Produce a candidate summary:
- Preferred: Groq LLM via summarize_update()
- Fallback: heuristic concatenation if LLM fails
Topic shift check:
- Embed prior_summary and candidate
- Compute cosine similarity in pure Python (no numpy)
- If similarity < threshold → archive active summary & insert a new episode
- Else → update the existing active summary

Each summary row stores:

summary text
range_start_event_id, range_end_event_id
meta (why/when it updated)
optional embedding

LLM harness (Groq) for summaries + dev chat

cortexltm/llm.py is currently used for:

summarize_update(prior_summary, turn_lines) — generates concise bullet summary
chat_reply(user_text, context_messages) — dev-friendly chat response

This is a harness for development. Production apps will typically:

Use their own LLM runtime
Call CortexLTM for memory writes + retrieval + summarization policies

CLI dev harness

A simple CLI loop exists to test end-to-end behavior:

Creates a thread (requires a user id)

[Data excerpts]
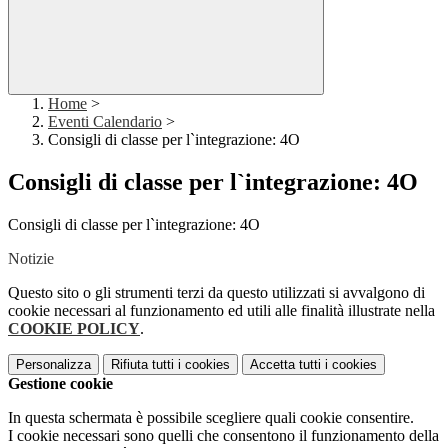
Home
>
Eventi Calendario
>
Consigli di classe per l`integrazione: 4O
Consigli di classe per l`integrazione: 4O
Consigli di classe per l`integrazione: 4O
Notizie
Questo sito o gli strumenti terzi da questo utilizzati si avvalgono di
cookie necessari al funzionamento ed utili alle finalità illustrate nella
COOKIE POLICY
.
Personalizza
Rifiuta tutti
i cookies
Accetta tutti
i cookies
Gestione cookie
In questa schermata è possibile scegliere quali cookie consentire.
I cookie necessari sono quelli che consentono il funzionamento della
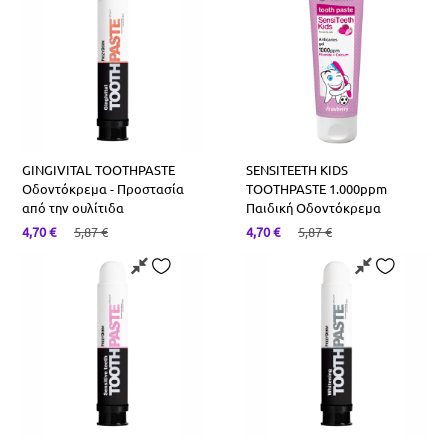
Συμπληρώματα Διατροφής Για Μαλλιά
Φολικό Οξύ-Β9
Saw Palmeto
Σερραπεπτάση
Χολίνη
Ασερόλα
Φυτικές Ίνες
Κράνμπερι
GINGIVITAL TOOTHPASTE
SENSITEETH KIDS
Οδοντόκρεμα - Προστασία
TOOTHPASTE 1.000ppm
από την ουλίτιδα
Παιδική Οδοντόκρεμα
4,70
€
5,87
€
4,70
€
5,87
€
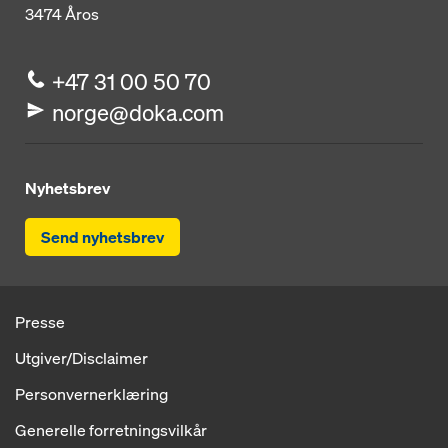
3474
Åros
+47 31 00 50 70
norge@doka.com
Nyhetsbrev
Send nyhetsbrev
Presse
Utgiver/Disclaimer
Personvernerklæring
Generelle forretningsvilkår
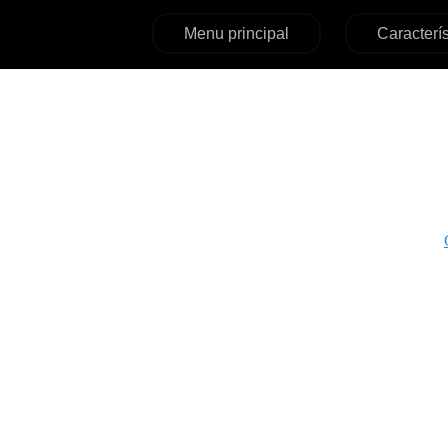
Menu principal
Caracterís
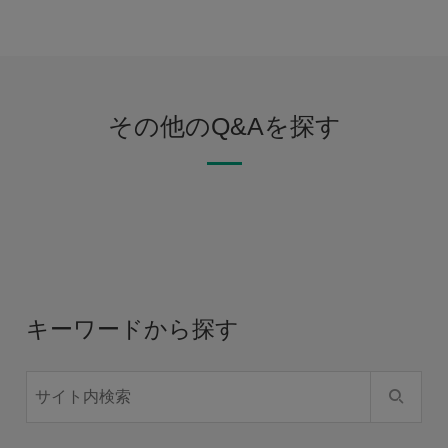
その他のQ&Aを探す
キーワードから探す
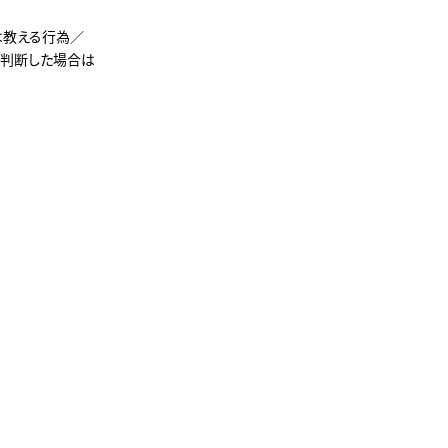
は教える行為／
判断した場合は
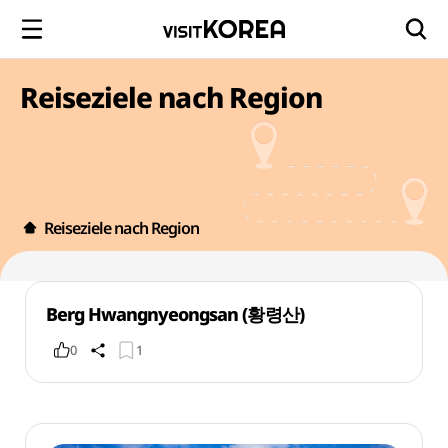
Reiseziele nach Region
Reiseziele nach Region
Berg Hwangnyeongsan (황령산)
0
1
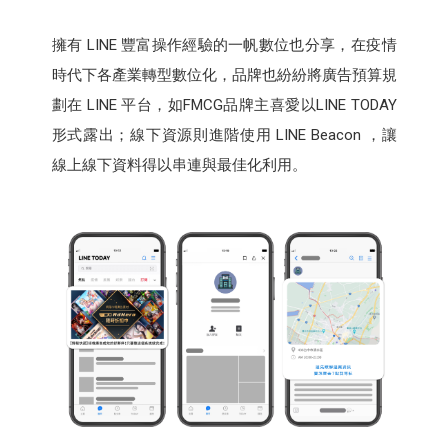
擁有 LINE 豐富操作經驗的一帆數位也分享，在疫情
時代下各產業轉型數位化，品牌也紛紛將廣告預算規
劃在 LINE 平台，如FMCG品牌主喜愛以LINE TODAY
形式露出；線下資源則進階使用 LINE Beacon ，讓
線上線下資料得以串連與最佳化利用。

§ **Problem**: Reproduce the CortexLTM text word for word, from "summarize_update(prior_summary, turn_lines) —" up to and including "(requires a user id)".

§ **Worked solution**:
summarize_update(prior_summary, turn_lines) — generates concise bullet summary
chat_reply(user_text, context_messages) — dev-friendly chat response

This is a harness for development. Production apps will typically:

Use their own LLM runtime
Call CortexLTM for memory writes + retrieval + summarization policies

CLI dev harness

A simple CLI loop exists to test end-to-end behavior:

Creates a thread (requires a user id)